The system can rely on what we call anchor points. These are events so widely experienced that, regardless of interpretation, no one denies something happened. Take COVID: even those who question the mainstream narrative agree a global disruption occurred. Lockdowns happened. Hospitals surged. Policy changed. The particulars are debated endlessly, but the event itself is undeniable. Many people didn't want to believe COVID was happening, so they made predictions that it would be over quickly. Elon Musk is on record stating 'close to zero new cases in US too by end of April' in March 2020. Trump made similar claims. The vast majority of people now understand this was wrong. Even those who think COVID was a hoax agree there was a shutdown. Those claims aged poorly against an anchor point. The record remembers.

This is where Ŧrust comes in. Ŧrust extends the transformer attention mechanism beyond tokens to operate over sources and time. Each contributor is mapped to a source embedding that encodes their historical reliability across different domains. Each claim carries a temporal embedding capturing when it was made. This allows the system to track how claims age against reality and favor early validated warnings over late consensus. Ŧrust is what each Iris uses to selectively weight voices over time based on what they say against collective belief. Dissonance against consensus, paired with movement of collective belief toward that outsider voice, is what generates signal. Not consensus itself. Speaking against the crowd is a recordable thing, and a valuable thing, if belief eventually shifts your way. Ŧrust is the literal learned attention of the model, shaped by the consistency of specific voices over time relative to the motion of collective belief.

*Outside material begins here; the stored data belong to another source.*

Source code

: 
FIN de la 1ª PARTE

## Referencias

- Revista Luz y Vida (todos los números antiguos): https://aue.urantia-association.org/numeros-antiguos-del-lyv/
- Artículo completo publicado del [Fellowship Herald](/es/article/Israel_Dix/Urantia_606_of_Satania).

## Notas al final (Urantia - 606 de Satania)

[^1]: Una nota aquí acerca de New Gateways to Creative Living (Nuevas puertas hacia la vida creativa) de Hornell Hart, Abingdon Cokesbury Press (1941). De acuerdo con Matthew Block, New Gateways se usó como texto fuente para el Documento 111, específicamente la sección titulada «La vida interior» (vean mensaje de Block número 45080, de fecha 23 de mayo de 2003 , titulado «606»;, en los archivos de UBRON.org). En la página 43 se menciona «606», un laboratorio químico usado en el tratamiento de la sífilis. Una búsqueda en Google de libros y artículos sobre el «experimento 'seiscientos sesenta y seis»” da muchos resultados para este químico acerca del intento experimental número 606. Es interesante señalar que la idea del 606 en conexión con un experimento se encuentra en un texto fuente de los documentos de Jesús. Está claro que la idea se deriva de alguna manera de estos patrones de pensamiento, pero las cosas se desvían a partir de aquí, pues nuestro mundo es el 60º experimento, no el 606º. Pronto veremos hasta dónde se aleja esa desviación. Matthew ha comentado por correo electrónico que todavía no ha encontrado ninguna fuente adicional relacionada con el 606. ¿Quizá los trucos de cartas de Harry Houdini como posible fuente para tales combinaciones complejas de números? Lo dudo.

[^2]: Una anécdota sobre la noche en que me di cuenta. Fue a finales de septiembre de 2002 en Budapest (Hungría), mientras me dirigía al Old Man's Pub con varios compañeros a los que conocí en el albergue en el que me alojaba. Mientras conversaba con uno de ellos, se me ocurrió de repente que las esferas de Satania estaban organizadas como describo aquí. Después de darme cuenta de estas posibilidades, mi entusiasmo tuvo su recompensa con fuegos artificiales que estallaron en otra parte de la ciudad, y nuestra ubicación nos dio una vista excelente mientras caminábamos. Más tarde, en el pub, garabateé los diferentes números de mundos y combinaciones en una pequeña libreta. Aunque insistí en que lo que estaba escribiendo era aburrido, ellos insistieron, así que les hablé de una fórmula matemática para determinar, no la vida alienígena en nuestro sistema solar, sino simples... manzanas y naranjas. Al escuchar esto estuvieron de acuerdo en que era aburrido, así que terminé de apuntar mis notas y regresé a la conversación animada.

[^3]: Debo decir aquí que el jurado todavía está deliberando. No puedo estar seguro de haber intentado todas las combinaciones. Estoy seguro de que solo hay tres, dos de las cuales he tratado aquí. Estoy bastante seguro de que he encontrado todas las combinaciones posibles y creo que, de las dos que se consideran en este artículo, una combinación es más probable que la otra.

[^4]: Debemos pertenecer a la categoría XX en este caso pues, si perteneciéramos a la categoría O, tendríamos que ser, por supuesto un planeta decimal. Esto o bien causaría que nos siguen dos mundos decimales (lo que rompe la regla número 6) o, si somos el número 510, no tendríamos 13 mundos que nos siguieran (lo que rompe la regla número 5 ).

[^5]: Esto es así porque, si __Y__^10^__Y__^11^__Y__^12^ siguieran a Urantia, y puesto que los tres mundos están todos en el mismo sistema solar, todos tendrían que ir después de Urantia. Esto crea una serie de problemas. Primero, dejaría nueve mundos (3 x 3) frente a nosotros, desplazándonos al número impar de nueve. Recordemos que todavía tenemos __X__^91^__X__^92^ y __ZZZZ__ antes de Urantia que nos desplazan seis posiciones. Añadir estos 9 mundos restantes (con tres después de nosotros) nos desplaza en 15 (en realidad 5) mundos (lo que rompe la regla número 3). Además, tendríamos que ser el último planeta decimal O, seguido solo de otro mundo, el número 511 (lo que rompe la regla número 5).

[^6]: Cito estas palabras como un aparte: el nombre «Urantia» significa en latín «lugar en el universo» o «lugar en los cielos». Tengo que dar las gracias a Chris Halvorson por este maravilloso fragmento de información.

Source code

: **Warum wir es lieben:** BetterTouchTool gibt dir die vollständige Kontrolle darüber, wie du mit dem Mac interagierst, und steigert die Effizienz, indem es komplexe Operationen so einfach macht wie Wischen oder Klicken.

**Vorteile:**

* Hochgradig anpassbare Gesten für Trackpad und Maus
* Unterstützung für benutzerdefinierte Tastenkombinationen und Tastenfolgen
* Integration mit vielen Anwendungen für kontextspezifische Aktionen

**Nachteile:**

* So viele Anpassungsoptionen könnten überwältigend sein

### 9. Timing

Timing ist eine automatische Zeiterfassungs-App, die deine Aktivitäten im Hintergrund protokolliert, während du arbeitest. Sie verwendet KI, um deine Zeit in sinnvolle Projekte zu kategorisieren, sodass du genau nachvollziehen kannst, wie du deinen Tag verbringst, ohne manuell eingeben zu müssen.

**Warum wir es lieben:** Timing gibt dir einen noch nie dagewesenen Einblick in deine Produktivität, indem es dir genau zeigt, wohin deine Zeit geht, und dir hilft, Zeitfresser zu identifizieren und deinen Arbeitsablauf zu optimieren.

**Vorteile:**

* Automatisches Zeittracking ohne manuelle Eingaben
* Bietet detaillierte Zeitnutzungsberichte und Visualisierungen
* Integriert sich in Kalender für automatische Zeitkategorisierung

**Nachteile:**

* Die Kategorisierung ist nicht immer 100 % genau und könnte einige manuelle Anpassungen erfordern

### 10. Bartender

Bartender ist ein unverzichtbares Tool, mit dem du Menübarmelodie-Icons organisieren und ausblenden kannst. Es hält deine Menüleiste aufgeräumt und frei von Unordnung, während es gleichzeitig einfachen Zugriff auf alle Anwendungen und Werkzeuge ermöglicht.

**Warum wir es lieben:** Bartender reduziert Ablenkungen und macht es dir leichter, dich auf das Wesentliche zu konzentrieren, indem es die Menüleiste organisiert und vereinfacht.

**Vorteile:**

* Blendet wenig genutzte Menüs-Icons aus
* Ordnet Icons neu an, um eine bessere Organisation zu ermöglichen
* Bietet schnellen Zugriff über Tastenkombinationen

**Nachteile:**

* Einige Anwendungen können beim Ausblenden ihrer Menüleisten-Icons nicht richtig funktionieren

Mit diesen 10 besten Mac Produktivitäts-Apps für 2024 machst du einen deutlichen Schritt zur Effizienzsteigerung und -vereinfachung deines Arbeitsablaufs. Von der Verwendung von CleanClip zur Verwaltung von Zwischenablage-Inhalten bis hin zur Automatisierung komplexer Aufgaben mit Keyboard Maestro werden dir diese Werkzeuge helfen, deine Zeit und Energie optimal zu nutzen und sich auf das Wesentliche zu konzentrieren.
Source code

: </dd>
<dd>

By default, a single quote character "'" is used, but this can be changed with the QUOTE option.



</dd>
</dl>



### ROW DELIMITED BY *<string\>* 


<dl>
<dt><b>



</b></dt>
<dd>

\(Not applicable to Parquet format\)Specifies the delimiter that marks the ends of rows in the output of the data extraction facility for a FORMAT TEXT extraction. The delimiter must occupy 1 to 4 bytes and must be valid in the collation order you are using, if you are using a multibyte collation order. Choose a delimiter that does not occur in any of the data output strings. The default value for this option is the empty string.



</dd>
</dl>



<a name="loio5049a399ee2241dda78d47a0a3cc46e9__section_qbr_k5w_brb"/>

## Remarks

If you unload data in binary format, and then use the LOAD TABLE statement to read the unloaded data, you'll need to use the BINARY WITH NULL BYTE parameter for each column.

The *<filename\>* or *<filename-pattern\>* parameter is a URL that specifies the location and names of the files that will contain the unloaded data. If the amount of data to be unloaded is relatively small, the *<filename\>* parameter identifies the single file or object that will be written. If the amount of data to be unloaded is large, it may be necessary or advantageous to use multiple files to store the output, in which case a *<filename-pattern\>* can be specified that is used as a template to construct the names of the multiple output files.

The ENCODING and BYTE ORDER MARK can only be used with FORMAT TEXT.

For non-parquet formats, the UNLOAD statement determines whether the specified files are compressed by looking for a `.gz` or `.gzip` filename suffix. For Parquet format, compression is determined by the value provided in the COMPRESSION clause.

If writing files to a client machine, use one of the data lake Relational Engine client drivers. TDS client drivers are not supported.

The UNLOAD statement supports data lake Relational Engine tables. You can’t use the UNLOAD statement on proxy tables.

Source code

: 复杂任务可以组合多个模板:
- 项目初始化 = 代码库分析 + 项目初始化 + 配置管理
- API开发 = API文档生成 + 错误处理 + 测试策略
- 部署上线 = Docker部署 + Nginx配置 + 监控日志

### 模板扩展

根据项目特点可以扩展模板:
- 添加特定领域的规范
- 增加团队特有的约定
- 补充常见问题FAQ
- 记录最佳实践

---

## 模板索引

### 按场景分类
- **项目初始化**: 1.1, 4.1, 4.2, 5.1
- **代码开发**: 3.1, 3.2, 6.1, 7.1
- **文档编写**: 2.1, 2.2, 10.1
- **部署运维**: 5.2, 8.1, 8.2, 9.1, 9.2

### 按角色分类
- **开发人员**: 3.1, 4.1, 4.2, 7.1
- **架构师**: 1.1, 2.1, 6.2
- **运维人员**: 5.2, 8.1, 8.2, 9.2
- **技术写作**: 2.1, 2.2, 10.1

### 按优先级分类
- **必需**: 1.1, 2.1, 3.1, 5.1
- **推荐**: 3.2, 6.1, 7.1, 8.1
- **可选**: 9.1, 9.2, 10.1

There will still be things that maintain high levels of uncertainty. But those are opportunities. Participants can earn Ŧrust by gathering and staking evidence on contested questions. Consider Clair Patterson, the geochemist who spent decades gathering global samples to prove widespread environmental lead contamination. Oil companies discredited him publicly. He was silenced and excluded from institutional platforms. But he kept gathering evidence. The record eventually validated him. A system that remembers would have tracked that epistemic labor and weighted his voice accordingly as collective belief shifted toward what he had been saying all along. It would have essentially accelerated a process that already naturally occurs.

There is never full consensus. But the movement of belief over time reveals whose reasoning ages well in which contexts. Truth isn't authenticated at entry; reliability emerges from claims surviving contact with reality."

https://github.com/speakerjohnash/cognicist-literature

There's a model trained to explain this on this literature, but I don't have it public yet.